Providing Stronger Protections
The amended TCPA also tweaked other aspects of the law, including who can use it, the type of evidence that may be admissible, and the attorney’s fees and sanctions available under the law. In reaction to instances where government actors invoked the TCPA, the new law expressly prohibits any governmental agency, entity, or official (or employee acting in an official capacity) from qualifying as a party protected by the TCPA. The amendments also bring the TCPA more in line with other types of cases in terms of the type of evidence that can be considered and the timelines applicable to filing and hearing deadlines. And although the new law keeps intact the mandatory attorney’s fees award, Leach is quick to point out that the narrowing of the TCPA doesn’t mean it won’t be powerfully applied. The new law, he says, “provides stronger protections for the media that meet or exceed the strongest anti-SLAPP laws in the United States,” and protects “the Constitutional rights of free speech, association, and petition.” Leach also adds that the new law “protects victims and alleged victims of family violence and sexual assault . . . victims who tell their stories publicly or privately are protected from suits by their attackers seeking to intimidate and silence them.”
Impact On Business
The amended version of the TCPA has explicitly narrowed the scope of the statute, so that the abuses of the past ( i.e., a company suing a former employee for revealing trade secrets or confidential information only to be shut down by a TCPA motion to dismiss over “free speech” being violated, and having to pay the ex-employee’s attorneys fees on top of that) can’t happen again. Businesses will be able to protect themselves, their intellectual property, and the integrity of their operations without having to worry about a meritless legal action thwarting these efforts.
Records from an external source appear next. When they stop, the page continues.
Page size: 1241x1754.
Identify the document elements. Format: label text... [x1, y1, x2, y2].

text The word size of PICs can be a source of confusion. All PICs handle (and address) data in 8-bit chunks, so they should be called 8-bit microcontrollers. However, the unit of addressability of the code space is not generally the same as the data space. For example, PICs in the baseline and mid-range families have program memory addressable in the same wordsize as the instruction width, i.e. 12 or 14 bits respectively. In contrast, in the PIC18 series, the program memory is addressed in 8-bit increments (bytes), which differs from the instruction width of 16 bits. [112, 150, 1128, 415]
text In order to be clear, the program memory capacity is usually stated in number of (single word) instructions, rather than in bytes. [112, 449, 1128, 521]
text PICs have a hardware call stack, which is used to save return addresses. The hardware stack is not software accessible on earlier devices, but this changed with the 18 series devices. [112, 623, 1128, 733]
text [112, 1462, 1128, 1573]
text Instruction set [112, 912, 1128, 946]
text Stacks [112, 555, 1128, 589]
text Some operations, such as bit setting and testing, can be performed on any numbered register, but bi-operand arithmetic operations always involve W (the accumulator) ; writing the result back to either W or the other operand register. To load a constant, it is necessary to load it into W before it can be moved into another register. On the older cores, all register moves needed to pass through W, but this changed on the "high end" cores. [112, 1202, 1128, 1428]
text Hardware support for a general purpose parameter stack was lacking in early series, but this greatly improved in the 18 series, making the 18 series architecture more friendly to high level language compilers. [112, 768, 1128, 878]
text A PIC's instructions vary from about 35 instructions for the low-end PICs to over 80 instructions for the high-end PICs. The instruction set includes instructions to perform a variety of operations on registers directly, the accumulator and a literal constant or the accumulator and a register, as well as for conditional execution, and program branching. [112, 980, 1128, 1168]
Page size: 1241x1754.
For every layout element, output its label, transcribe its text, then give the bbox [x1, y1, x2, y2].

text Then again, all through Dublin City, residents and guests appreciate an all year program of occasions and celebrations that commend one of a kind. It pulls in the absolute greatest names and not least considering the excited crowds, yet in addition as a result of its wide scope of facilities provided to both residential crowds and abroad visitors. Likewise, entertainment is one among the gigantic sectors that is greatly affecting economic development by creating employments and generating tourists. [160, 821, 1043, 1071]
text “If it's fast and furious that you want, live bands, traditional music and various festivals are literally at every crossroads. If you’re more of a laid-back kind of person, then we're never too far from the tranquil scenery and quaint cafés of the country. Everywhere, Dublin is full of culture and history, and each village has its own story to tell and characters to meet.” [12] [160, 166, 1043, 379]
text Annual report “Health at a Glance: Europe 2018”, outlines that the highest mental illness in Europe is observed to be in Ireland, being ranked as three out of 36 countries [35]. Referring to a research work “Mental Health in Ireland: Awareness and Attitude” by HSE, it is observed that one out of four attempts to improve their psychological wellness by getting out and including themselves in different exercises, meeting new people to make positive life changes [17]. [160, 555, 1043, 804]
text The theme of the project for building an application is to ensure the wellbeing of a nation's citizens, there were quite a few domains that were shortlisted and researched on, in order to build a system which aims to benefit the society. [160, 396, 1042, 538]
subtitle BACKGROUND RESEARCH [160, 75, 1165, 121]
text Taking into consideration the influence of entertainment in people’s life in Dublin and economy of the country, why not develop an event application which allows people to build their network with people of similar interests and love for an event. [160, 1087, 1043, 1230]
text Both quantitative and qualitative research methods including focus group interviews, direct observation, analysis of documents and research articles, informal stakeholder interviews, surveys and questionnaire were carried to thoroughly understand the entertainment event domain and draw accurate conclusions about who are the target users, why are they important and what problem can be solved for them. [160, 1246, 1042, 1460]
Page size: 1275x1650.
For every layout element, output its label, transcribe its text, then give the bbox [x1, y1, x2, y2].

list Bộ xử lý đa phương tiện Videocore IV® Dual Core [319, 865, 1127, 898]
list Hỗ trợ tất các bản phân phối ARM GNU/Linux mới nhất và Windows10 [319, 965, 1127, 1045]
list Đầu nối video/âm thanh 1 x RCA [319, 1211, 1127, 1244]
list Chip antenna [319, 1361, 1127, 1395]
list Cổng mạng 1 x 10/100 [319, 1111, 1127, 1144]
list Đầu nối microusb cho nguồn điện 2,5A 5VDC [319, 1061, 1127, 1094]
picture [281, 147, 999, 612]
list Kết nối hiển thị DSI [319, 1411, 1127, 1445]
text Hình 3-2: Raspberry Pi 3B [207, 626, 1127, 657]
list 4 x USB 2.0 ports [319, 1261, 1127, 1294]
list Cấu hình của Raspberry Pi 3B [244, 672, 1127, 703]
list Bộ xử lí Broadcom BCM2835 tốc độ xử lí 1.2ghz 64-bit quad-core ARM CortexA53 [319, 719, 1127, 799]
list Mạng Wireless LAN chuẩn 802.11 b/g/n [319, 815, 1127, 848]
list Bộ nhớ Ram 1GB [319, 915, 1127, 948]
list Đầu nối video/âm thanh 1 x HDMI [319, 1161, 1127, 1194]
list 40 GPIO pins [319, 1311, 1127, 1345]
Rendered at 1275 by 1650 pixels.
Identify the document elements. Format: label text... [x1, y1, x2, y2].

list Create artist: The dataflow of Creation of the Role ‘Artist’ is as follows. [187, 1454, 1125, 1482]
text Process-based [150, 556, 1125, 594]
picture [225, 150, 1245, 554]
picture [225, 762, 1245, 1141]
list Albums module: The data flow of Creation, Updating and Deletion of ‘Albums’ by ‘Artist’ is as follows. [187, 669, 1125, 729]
Ultimately, time will tell if the warm reception the amended TCPA has received from the legal and business communities will cool over time. Most legal observers are optimistic. Lisa Kaufman, for example, feels “the changes made in HB 2730 will realign the use of the statute to its original purpose.” Others remain unconvinced. Robert Tobey notes that even as amended, there’s “still room for lawyers to maneuver,” and adds “I still think this statute is pretty broad.” With interpretation of this law by appeals courts looming as the next battleground, lawyers like appellate specialist Scott Stolley of Dallas’ Stolley Law, P.C. are already girding for the inevitable. According to Stolley, “The statute is still broadly worded and some of the language could be described as unclear. So I anticipate that the TCPA will continue to be a hot topic in the appellate courts.”
John G. Browning is an attorney, book author, and award-winning journalist.